They were among at least 90 people to sustain injuries in the typhoon, with at least 10 still unaccounted for, Japanese media reported.
'Unprecedented heavy rain'
As Hagibis drenched Tokyo and the surrounding areas with torrential rain, the Japanese Meteorological Agency issued its highest-level emergency warning, advising people to seek shelter to protect their lives.
"Unprecedented heavy rain has been seen in cities, towns and villages for which the emergency warning was issued," JMA forecaster Yasushi Kajiwara told reporters. "The possibility is extremely high that disasters such as landslides and floods have already occurred. It is important to take action that can help save your lives."
Tens of thousands heeded the advice to huddle in emergency shelters although nerves were further jangled when a 5.7-magnitude earthquake jolted Tokyo and surrounding areas early Saturday evening.
"I evacuated because my roof was ripped off by the other typhoon and rain came in. I'm so worried about my house," a 93-year-old man told public broadcaster NHK at a shelter in Tateyama in Chiba, east of Tokyo.
In Yokohama, outside of Tokyo, others hunkered down in their homes despite the storm.
"I'm 77 and I've never seen anything like this," Hidetsugu Nishimura told AFP.
"We can hear an infernal din from the rain and the wind, and a fragment of the roof has gone. For an hour, the house was shaking from wind and rain."
Several rivers broke their banks, including the Tamagawa that flows through a residential area of Tokyo.

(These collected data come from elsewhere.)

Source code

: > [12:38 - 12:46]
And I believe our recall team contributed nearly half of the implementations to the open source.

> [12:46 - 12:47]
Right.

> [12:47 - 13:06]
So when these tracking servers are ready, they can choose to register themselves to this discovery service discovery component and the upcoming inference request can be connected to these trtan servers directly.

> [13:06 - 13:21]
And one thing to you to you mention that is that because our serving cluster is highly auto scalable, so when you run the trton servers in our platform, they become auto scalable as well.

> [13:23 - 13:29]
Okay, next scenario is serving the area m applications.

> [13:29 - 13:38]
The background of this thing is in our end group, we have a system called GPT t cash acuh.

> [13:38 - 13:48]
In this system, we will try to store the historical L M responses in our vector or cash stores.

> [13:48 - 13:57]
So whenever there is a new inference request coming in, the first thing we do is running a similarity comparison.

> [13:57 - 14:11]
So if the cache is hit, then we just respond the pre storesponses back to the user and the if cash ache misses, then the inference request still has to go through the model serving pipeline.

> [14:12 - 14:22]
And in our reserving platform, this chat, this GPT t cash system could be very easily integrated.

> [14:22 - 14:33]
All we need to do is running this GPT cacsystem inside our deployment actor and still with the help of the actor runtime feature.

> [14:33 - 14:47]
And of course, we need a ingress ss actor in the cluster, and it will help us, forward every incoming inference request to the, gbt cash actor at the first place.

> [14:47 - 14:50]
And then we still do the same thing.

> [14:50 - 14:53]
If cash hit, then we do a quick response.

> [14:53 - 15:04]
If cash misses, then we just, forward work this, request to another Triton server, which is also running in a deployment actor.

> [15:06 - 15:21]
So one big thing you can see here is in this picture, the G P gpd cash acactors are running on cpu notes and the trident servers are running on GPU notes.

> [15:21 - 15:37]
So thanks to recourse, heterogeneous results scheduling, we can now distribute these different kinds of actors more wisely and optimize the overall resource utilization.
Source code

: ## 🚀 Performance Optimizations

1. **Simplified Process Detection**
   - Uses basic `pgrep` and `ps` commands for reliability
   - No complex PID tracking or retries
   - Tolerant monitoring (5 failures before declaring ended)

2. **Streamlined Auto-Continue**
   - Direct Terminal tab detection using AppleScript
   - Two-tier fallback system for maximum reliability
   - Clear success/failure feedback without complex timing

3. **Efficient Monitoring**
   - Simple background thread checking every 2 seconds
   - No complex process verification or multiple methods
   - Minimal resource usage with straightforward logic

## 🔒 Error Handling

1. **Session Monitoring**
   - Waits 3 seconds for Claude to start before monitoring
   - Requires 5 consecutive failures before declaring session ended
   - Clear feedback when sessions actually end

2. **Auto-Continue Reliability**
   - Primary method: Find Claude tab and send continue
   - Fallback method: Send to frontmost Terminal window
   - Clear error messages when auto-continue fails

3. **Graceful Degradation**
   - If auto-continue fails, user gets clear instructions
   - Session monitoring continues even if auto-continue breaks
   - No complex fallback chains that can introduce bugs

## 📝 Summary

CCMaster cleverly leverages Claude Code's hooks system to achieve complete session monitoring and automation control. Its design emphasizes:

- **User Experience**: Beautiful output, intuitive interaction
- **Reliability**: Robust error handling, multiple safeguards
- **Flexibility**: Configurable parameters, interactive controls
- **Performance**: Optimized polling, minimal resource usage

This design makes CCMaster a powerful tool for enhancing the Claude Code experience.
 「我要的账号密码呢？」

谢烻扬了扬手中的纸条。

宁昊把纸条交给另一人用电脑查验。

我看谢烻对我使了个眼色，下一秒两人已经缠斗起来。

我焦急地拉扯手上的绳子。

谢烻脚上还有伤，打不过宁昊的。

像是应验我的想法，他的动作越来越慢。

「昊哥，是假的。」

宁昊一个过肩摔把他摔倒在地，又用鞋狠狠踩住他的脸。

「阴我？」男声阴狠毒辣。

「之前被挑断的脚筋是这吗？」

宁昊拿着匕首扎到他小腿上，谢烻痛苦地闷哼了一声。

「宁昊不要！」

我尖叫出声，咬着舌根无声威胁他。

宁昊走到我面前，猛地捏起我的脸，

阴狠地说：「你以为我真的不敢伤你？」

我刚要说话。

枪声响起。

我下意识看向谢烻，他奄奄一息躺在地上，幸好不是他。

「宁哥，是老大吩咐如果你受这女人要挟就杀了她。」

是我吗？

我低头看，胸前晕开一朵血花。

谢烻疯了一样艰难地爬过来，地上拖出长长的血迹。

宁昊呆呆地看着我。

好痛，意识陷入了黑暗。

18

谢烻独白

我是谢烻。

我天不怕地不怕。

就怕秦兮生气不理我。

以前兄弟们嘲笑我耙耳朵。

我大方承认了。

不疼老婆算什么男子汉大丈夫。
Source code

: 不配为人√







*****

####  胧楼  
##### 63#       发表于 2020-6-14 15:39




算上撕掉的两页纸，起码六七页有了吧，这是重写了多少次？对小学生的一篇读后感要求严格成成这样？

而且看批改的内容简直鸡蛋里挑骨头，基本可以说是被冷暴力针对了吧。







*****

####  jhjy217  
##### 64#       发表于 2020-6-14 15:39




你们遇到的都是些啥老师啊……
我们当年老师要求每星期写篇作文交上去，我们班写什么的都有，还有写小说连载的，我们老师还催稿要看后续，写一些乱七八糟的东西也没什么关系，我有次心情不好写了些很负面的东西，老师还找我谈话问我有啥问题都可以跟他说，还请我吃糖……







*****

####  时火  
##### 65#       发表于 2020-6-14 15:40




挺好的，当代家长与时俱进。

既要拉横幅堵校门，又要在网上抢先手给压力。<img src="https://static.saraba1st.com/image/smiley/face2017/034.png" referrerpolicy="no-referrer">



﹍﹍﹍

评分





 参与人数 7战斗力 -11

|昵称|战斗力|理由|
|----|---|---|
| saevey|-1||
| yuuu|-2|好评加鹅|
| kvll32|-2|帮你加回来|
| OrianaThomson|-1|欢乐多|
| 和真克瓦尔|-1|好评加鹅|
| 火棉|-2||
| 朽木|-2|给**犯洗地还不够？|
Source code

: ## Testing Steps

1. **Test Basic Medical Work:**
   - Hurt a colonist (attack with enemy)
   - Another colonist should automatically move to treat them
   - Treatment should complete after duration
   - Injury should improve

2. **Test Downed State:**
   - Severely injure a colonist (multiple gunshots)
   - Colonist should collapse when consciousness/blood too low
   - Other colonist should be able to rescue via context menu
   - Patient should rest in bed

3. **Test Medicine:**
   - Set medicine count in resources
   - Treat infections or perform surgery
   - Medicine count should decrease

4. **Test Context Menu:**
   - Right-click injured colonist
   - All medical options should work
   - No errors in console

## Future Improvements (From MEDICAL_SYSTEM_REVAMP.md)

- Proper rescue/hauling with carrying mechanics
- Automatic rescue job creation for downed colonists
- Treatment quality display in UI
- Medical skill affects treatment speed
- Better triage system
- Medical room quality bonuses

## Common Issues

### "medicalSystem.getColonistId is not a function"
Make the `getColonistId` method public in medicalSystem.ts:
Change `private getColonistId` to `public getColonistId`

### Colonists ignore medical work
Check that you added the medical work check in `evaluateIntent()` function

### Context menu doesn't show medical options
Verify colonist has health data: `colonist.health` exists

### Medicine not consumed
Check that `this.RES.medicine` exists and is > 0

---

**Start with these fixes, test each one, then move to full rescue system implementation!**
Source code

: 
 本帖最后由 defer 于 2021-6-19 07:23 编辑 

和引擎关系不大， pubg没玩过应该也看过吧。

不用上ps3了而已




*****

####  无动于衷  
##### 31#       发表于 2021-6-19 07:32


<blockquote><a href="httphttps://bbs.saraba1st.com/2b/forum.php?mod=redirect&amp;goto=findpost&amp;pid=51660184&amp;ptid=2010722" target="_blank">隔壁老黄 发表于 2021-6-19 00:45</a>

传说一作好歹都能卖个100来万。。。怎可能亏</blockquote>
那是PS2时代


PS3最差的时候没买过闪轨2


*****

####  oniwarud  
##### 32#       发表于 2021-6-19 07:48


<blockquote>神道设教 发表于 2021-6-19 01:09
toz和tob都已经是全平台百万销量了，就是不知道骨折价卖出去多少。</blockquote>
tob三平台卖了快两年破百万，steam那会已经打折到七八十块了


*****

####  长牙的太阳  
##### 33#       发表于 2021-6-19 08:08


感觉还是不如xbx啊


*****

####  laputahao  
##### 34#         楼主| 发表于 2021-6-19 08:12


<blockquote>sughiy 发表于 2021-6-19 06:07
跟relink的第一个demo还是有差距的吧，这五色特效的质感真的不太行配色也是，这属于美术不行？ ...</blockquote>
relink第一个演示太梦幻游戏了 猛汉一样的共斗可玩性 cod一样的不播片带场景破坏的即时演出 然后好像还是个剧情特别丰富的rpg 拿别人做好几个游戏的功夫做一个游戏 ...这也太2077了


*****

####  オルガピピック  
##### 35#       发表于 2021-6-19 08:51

"There were parts where the bank was not fully built. We had been dealing with it by sandbagging, but water started overflowing in parts of the area," land ministry official Shuya Nakamura told AFP.
Among the missing were three people swept away in their car after a bridge over the River Chikuma broke, local official Masataka Tomi told AFP.
A local fire department official in Fukushima said a man and a woman in their 60s were missing following landslides.
There were fears of more potential flooding after officials opened sluice gates at several dams, warning residents downstream to evacuate if possible.
Nearly half a million households in the greater Tokyo area lost power at some stage during the storm.